Rated Asian non-financial companies in emerging markets outside of Australia and Japan have cash reserves of about $230 billion, compared with almost $1 trillion in the U.S., according to a report today from Moody’s. Some 120 companies were surveyed in Asia versus about 1,200 in the U.S.
In Asia “the average amount per corporate is almost double that of the U.S. companies,” said Moody’s Senior Credit Officer Elizabeth Allen. Excluding China Mobile, whose cash-to-debt ratio is over 400 percent, “the average balance per corporate of $1.5 billion is higher than the average per corporate in the U.S.”
Asia is leading the world’s economic recovery and will keep attracting capital because interest rates in the U.S. and other advanced nations will stay low, the International Monetary Fund said last month. Such cash buildup means Asian companies are better placed to support future growth, Moody’s said.
“From the end of 2008 to mid 2010, cash holdings rose substantially, by almost 60 percent, mainly on improved operating performance and additional debt raising,” Allen said. “These cash holdings will support further expansion and could serve as an acquisitions war chest.”

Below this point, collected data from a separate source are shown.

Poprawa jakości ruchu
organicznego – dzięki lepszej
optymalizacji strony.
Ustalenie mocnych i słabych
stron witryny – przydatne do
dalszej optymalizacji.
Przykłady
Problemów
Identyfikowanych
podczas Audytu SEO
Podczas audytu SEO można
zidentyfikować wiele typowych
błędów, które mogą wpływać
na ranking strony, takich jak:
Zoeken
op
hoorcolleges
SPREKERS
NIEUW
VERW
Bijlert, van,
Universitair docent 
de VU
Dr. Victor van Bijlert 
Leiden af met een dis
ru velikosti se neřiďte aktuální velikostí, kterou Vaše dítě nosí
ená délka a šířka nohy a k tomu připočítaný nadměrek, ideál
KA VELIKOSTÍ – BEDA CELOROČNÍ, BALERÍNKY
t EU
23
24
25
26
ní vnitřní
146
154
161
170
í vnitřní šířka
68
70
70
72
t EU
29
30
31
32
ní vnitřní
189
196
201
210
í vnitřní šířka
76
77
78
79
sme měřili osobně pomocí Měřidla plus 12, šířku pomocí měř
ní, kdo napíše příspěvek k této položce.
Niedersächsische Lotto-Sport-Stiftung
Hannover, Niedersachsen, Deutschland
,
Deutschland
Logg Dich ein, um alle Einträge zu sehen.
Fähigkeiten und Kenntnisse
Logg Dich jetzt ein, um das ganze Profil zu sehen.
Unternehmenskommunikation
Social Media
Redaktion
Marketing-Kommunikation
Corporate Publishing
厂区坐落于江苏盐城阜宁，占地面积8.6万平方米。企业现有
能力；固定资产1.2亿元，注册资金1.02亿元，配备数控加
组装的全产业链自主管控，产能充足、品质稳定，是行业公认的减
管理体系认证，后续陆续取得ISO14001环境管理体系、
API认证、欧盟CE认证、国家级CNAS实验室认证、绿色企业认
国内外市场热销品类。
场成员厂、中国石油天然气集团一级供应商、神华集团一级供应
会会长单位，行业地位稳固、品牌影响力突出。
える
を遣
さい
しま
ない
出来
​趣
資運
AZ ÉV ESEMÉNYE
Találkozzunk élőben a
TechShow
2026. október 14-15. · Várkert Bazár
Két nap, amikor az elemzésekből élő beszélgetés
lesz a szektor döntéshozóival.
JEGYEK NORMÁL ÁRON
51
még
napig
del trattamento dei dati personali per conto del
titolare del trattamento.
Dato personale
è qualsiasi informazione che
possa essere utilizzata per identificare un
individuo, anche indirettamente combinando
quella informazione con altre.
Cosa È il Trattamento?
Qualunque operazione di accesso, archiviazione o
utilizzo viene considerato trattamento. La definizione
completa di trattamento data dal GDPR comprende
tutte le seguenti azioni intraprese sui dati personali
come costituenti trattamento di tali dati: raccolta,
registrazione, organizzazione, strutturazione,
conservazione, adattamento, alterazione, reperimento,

China Mobile, rated Aa3, the fourth-highest investment grade, has maintained a net cash positive position for at least five years while Hutchison Whampoa’s cash holdings averaged about $15 billion over the same period, the report said.
Companies such as Korean steelmaker Posco and Hyundai Motor Co. are using reserves to make acquisitions. “Many other companies are in growth phases and will use the cash for their capital expenditures,” Allen wrote.